HOW TO COMPLETE THIS TASK ▸ In the records below, the line that contains "right wrist: (806, 648)" marks the start. Copy it and each line after it through the end, exactly, without pictures.

DATASET CONTENT ▸
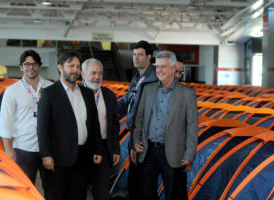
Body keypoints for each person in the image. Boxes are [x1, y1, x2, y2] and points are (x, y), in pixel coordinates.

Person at [132, 51, 198, 200]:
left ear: (174, 68)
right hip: (148, 151)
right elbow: (139, 118)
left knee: (175, 195)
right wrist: (136, 141)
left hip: (175, 153)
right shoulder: (148, 89)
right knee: (146, 194)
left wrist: (189, 154)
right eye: (157, 67)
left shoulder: (187, 94)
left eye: (163, 67)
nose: (159, 70)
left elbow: (192, 127)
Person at [37, 51, 103, 200]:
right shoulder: (49, 93)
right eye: (71, 65)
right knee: (57, 196)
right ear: (60, 67)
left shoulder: (87, 93)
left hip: (82, 157)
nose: (75, 70)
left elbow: (94, 124)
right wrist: (46, 154)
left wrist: (98, 149)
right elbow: (42, 128)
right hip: (57, 160)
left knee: (79, 195)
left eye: (78, 66)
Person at [0, 49, 53, 184]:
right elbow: (6, 122)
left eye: (34, 64)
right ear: (21, 67)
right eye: (27, 64)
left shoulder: (50, 87)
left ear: (39, 66)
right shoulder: (12, 90)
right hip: (23, 148)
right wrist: (8, 150)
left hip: (48, 147)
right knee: (26, 186)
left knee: (53, 189)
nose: (31, 67)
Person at [117, 40, 158, 200]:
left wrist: (137, 142)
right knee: (134, 183)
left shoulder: (154, 79)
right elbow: (127, 100)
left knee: (145, 185)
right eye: (134, 55)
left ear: (149, 57)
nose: (136, 58)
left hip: (144, 141)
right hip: (134, 136)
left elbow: (150, 116)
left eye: (140, 54)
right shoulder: (137, 78)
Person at [81, 58, 120, 200]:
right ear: (83, 74)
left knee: (102, 192)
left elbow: (115, 125)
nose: (97, 77)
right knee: (78, 192)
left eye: (100, 73)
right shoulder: (74, 94)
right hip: (81, 149)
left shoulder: (109, 96)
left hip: (104, 148)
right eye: (93, 73)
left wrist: (115, 149)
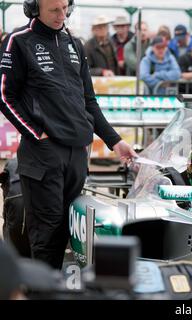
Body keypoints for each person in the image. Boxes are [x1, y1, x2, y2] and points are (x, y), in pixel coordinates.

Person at [0, 0, 137, 269]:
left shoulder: (75, 44)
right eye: (54, 9)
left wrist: (115, 141)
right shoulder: (18, 40)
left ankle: (57, 288)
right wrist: (36, 134)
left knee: (66, 231)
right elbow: (4, 95)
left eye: (65, 8)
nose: (62, 15)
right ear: (34, 7)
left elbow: (89, 101)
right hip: (43, 155)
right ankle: (42, 291)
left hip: (77, 155)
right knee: (46, 235)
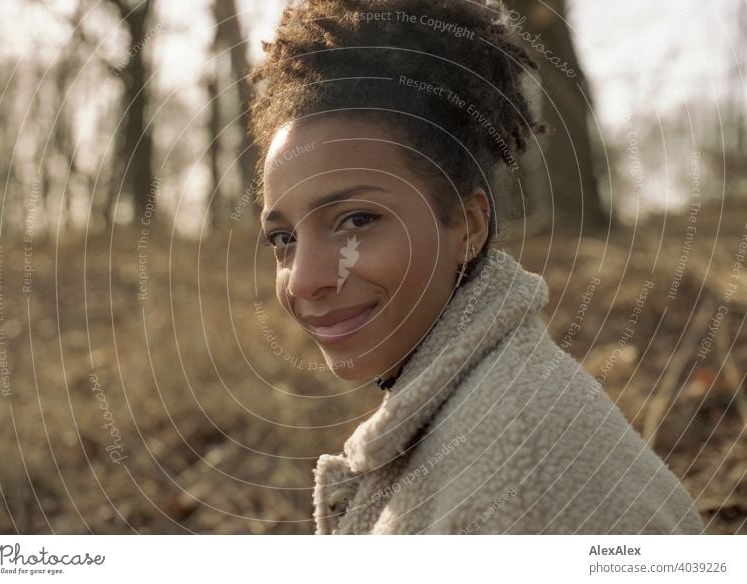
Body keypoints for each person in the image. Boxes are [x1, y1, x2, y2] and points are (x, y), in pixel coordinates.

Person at [246, 0, 704, 534]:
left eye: (356, 220)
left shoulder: (519, 476)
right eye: (283, 238)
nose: (303, 280)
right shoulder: (466, 404)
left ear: (467, 226)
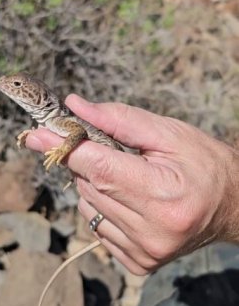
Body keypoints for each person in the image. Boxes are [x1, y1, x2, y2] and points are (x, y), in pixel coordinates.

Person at [26, 94, 239, 276]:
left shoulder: (61, 119)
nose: (11, 86)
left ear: (40, 98)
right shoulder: (53, 119)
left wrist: (227, 209)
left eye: (18, 86)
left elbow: (78, 133)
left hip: (111, 153)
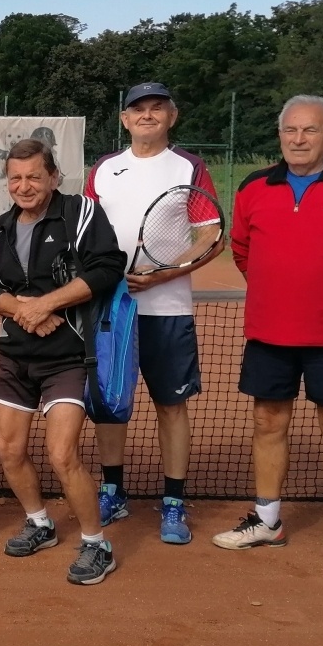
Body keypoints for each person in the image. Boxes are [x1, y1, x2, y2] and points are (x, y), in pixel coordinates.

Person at [215, 96, 323, 580]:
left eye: (310, 131)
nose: (298, 139)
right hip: (270, 331)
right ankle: (267, 520)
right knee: (268, 423)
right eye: (290, 130)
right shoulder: (253, 187)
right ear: (280, 134)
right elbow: (243, 251)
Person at [0, 138, 126, 583]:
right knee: (8, 449)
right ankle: (39, 521)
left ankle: (97, 544)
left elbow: (107, 267)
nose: (24, 186)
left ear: (54, 177)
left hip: (68, 358)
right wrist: (25, 310)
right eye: (16, 178)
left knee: (63, 455)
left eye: (34, 177)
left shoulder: (80, 213)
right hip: (15, 356)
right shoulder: (1, 227)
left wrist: (49, 305)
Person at [83, 82, 222, 545]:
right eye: (137, 109)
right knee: (109, 403)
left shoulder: (189, 167)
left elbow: (208, 235)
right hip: (110, 307)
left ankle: (173, 502)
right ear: (124, 119)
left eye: (156, 108)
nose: (146, 115)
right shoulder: (104, 169)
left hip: (168, 308)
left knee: (171, 405)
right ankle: (112, 491)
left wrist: (165, 272)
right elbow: (86, 231)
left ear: (172, 116)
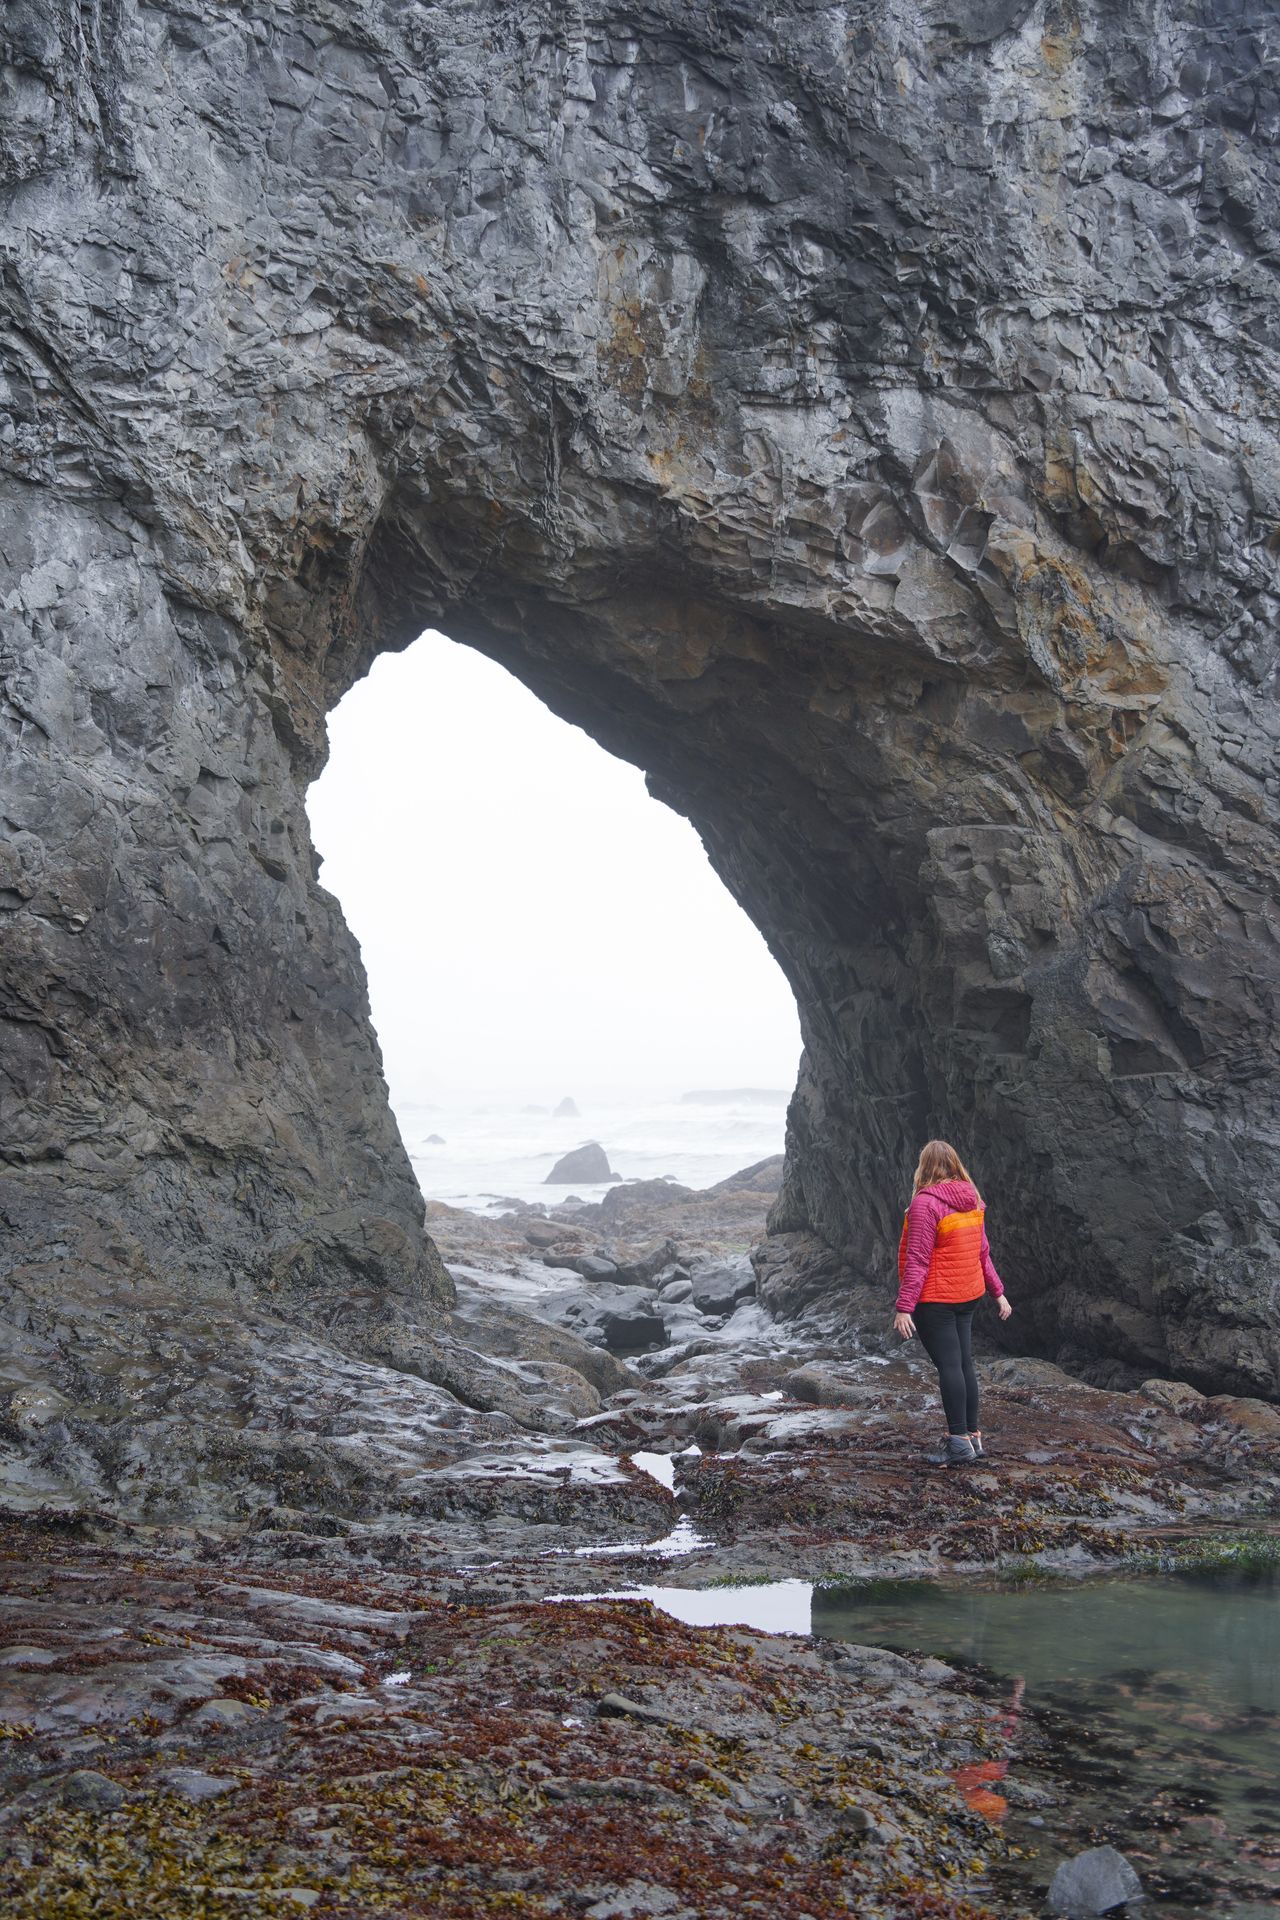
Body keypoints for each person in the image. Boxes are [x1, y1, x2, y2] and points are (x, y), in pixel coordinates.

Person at [893, 1139, 1012, 1466]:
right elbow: (983, 1252)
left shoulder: (925, 1204)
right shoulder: (972, 1199)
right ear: (955, 1164)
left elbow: (917, 1260)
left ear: (924, 1166)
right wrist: (997, 1292)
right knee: (963, 1364)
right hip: (968, 1295)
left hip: (937, 1300)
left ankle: (958, 1442)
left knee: (950, 1366)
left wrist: (904, 1306)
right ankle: (973, 1439)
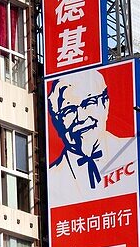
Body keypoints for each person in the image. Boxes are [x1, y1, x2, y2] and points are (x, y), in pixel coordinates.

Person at [46, 68, 133, 205]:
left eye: (88, 103)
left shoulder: (132, 153)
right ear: (56, 121)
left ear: (105, 104)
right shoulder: (51, 178)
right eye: (69, 110)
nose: (81, 117)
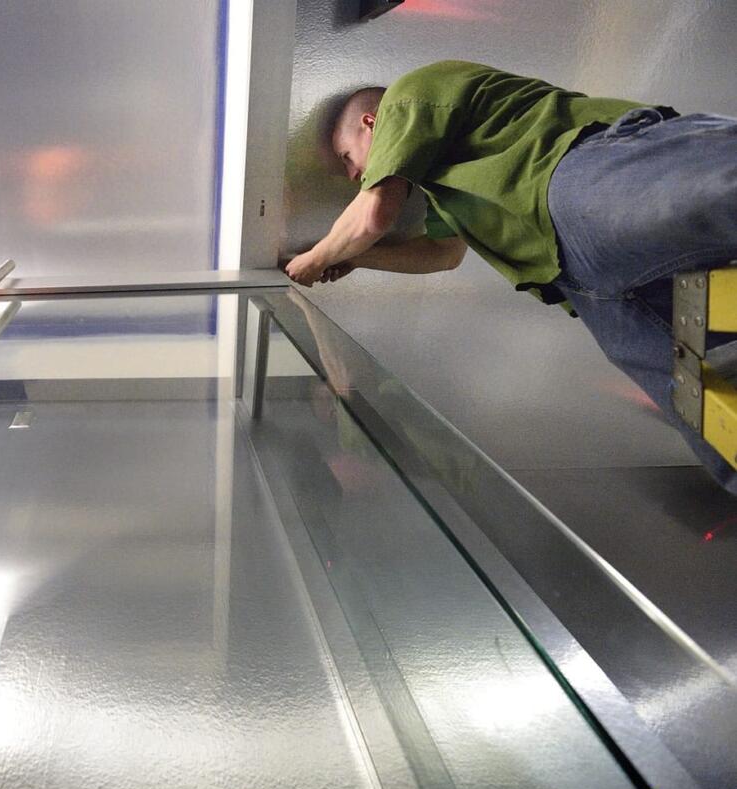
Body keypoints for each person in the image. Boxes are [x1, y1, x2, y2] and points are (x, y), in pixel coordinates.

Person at [285, 60, 737, 491]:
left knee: (716, 192)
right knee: (709, 413)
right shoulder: (443, 190)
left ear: (371, 122)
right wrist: (356, 259)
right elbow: (441, 255)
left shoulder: (411, 94)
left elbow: (374, 215)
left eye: (347, 158)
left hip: (567, 178)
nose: (352, 175)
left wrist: (312, 260)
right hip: (580, 280)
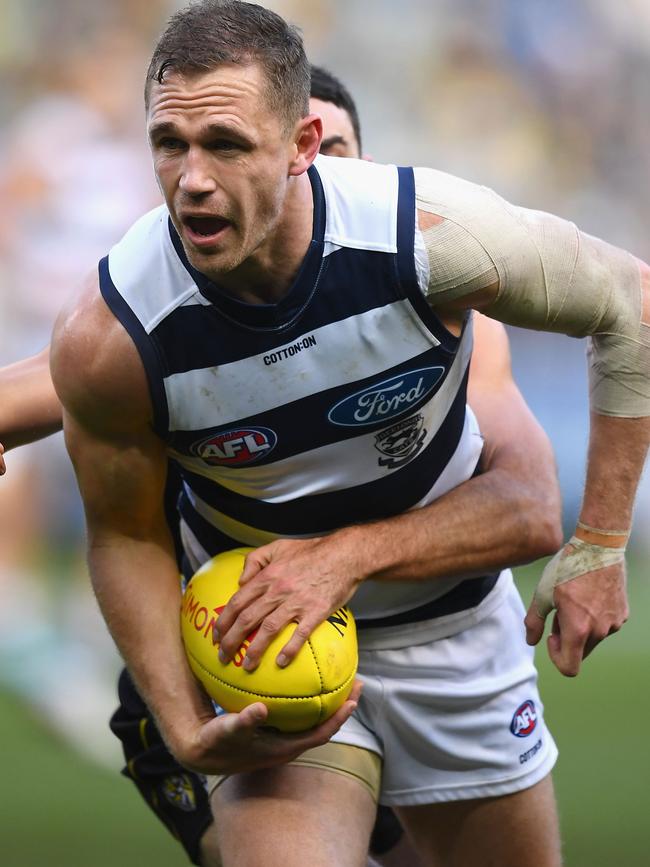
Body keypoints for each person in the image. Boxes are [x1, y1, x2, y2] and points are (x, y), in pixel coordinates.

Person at [24, 0, 650, 860]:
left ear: (303, 147)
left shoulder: (428, 241)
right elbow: (125, 529)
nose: (192, 179)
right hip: (260, 640)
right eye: (170, 143)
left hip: (453, 626)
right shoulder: (111, 333)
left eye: (227, 145)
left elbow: (631, 304)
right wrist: (179, 722)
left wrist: (602, 541)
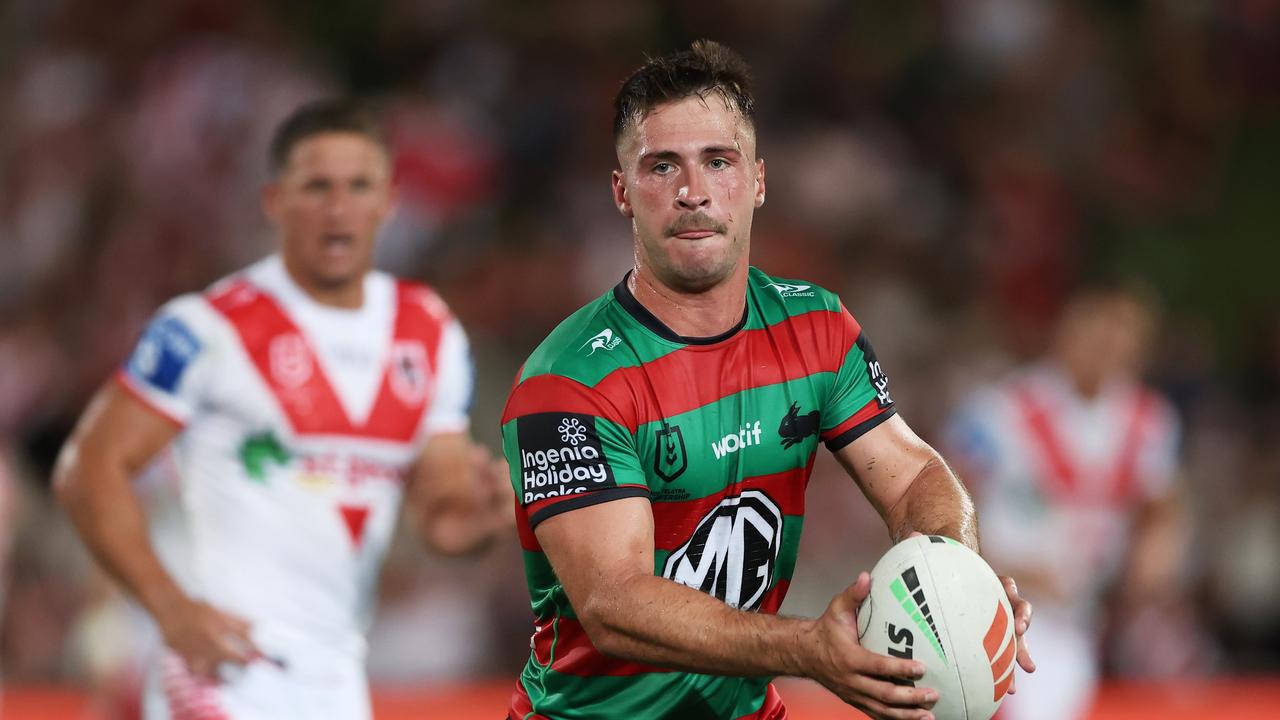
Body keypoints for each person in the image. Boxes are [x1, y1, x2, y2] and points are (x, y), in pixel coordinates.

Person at [499, 41, 1033, 720]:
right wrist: (806, 648)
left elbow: (915, 476)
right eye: (663, 166)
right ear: (622, 191)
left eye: (717, 162)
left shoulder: (816, 327)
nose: (693, 192)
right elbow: (614, 605)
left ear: (755, 180)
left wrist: (959, 583)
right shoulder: (568, 382)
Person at [54, 99, 511, 720]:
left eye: (359, 186)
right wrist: (170, 610)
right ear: (274, 201)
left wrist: (486, 518)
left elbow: (441, 520)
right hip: (220, 667)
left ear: (390, 200)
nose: (338, 208)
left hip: (337, 675)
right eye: (316, 186)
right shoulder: (207, 327)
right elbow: (88, 468)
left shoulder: (429, 332)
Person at [944, 283, 1189, 720]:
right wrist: (994, 563)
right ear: (1067, 332)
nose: (1105, 351)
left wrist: (1149, 566)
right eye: (1096, 335)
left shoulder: (1149, 421)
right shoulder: (1002, 410)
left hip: (1085, 612)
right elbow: (945, 501)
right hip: (1002, 604)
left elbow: (1161, 510)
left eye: (1120, 341)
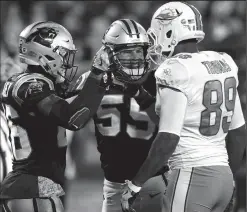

EXERCISE ANSWER ▸
right wrist: (806, 648)
left elbow: (915, 476)
right eye: (663, 166)
right ear: (622, 191)
left eye: (717, 162)
left shoulder: (816, 327)
nose: (693, 192)
right elbow: (614, 605)
left ear: (755, 180)
left wrist: (959, 583)
right shoulder: (568, 382)
Person at [54, 99, 511, 720]:
left eye: (359, 186)
right wrist: (170, 610)
right ear: (274, 201)
left wrist: (486, 518)
left elbow: (441, 520)
right hip: (220, 667)
left ear: (390, 200)
nose: (338, 208)
left hip: (337, 675)
right eye: (316, 186)
right shoulder: (207, 327)
right elbow: (88, 468)
left shoulder: (429, 332)
Person at [944, 283, 1189, 720]:
right wrist: (994, 563)
right ear: (1067, 332)
nose: (1105, 351)
left wrist: (1149, 566)
right eye: (1096, 335)
left shoulder: (1149, 421)
right shoulder: (1002, 410)
left hip: (1085, 612)
right elbow: (945, 501)
right hip: (1002, 604)
left elbow: (1161, 510)
left eye: (1120, 341)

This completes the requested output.